* _Recorded information_:

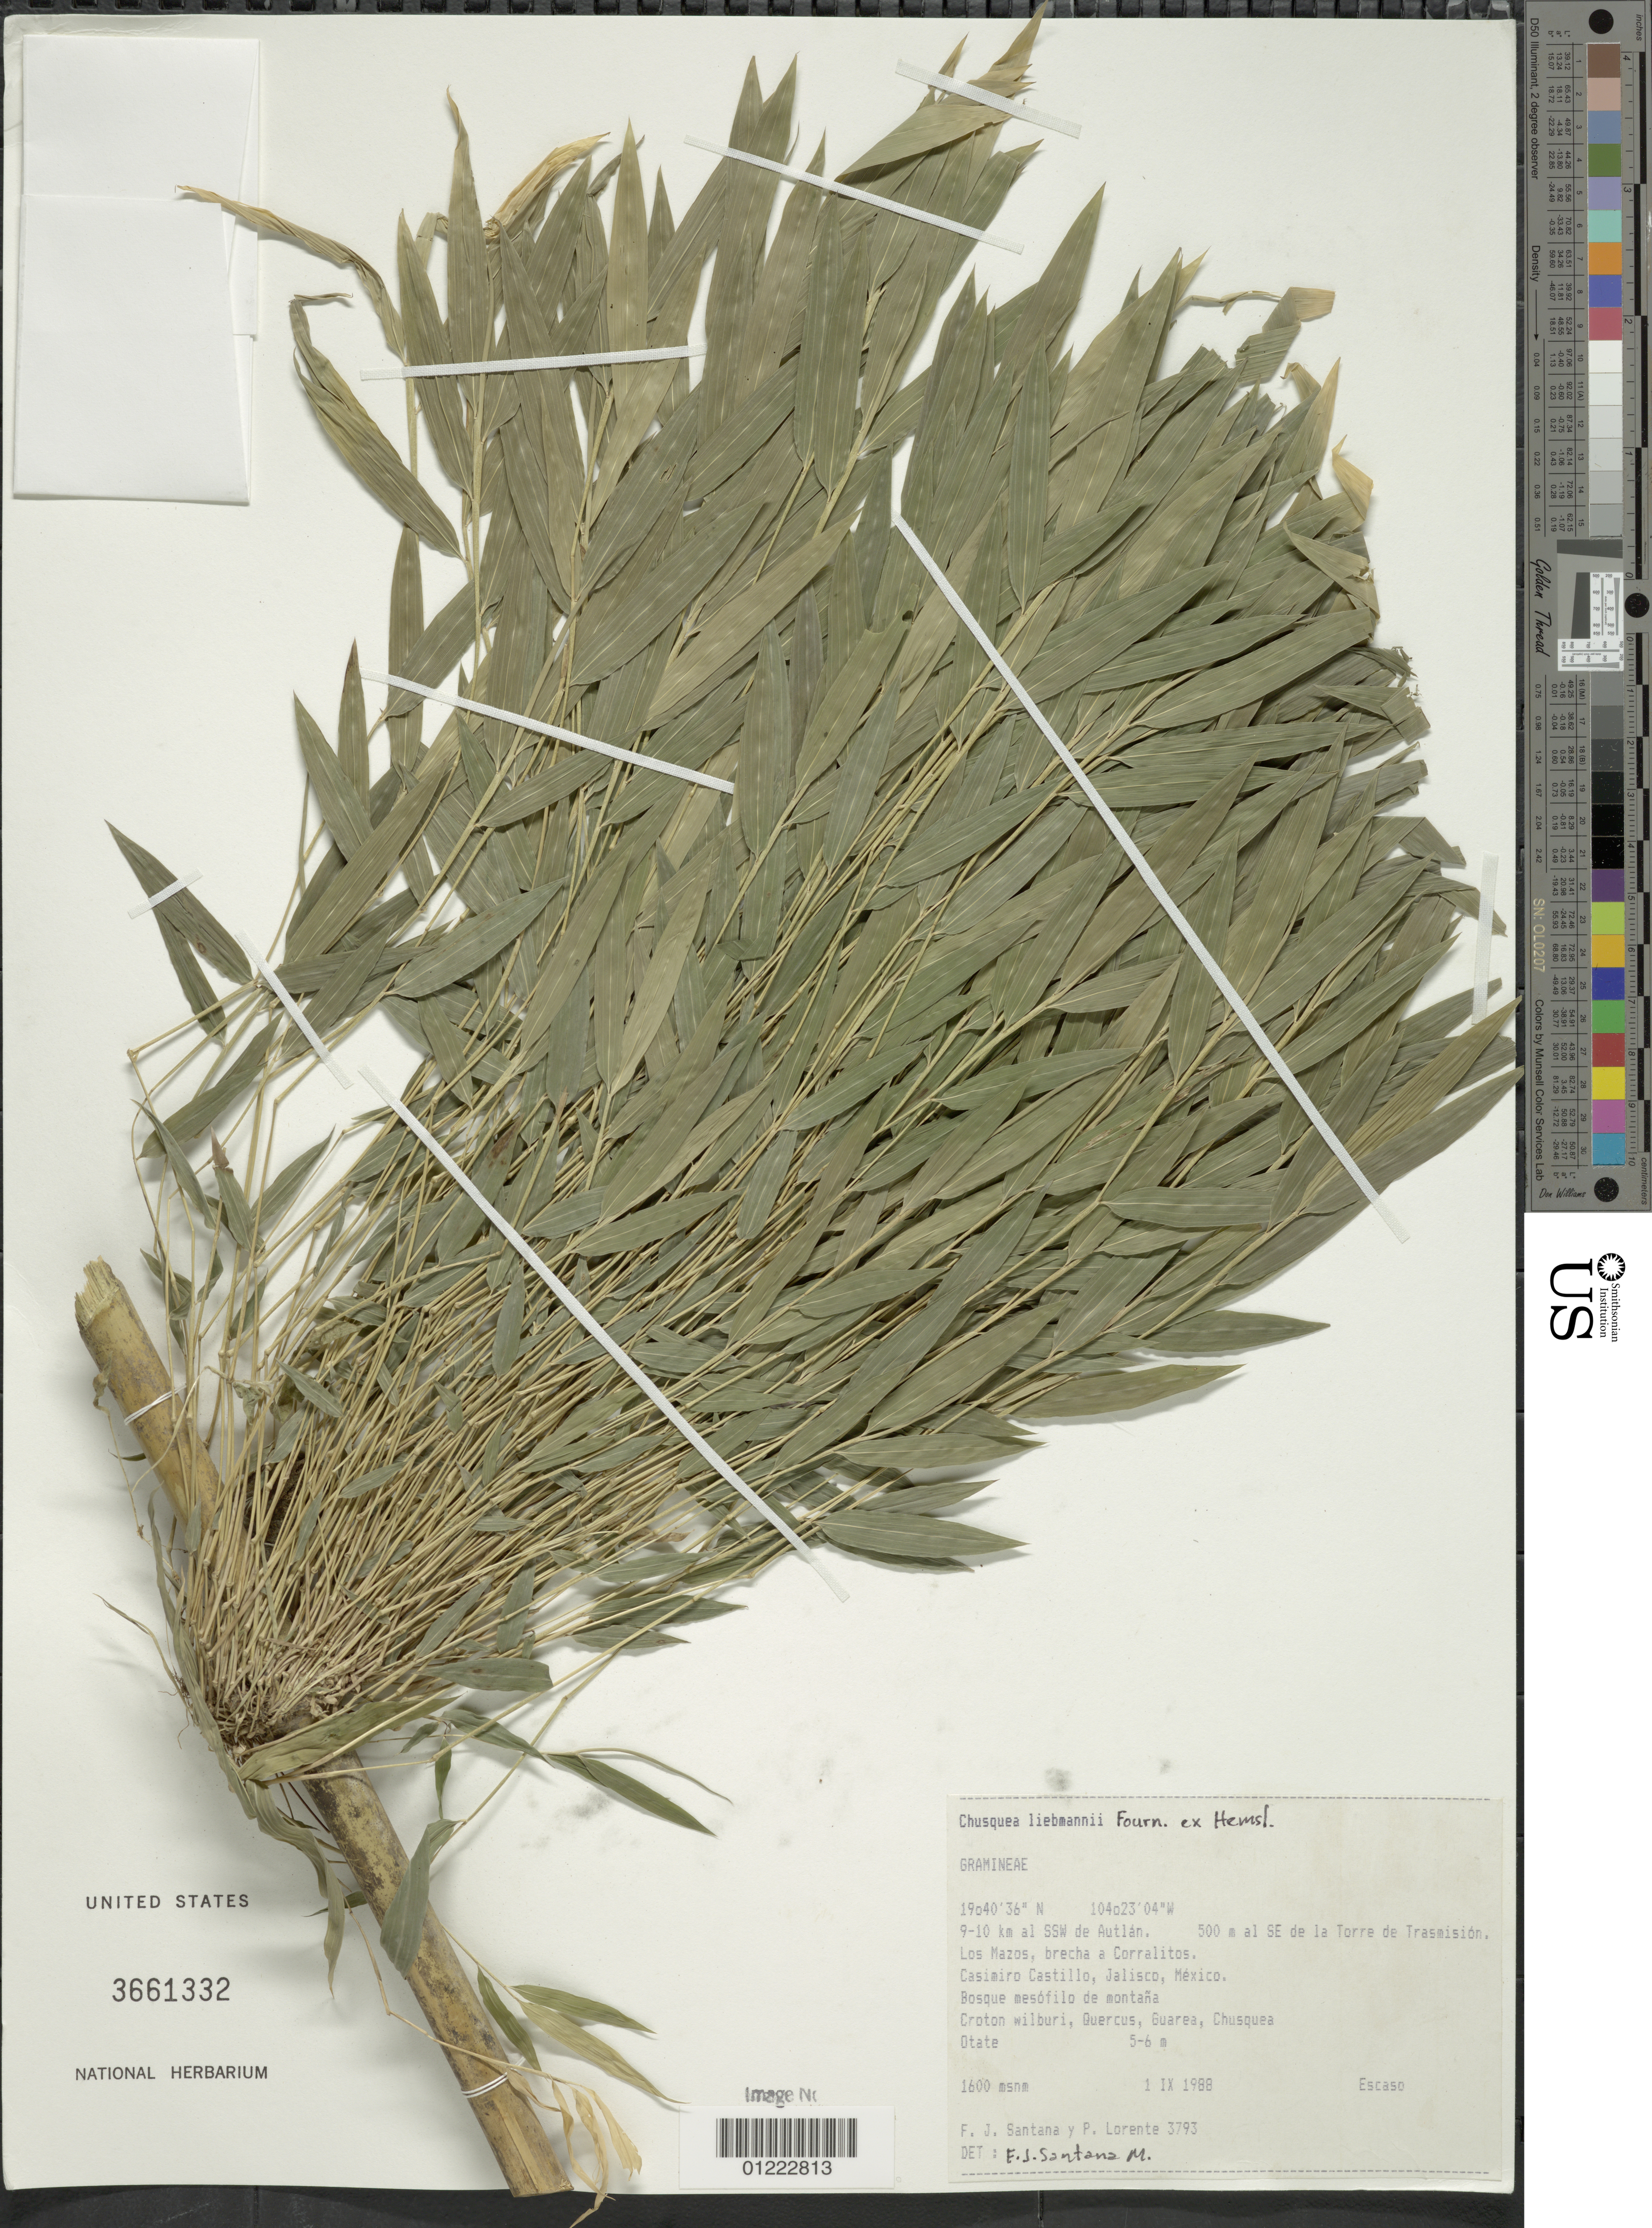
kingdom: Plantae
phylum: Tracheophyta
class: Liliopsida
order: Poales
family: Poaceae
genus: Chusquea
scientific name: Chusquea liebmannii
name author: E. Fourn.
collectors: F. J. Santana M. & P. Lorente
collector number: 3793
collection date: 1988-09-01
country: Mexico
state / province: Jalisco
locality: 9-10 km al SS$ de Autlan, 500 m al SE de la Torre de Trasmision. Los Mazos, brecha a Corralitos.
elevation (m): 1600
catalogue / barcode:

* _Stated exercise_: Copy all of the lines above precisely as they appear, leaving out the pictures.

* _Answer to this exercise_:
kingdom: Plantae
phylum: Tracheophyta
class: Liliopsida
order: Poales
family: Poaceae
genus: Chusquea
scientific name: Chusquea liebmannii
name author: E. Fourn.
collectors: F. J. Santana M. & P. Lorente
collector number: 3793
collection date: 1988-09-01
country: Mexico
state / province: Jalisco
locality: 9-10 km al SS$ de Autlan, 500 m al SE de la Torre de Trasmision. Los Mazos, brecha a Corralitos.
elevation (m): 1600
catalogue / barcode:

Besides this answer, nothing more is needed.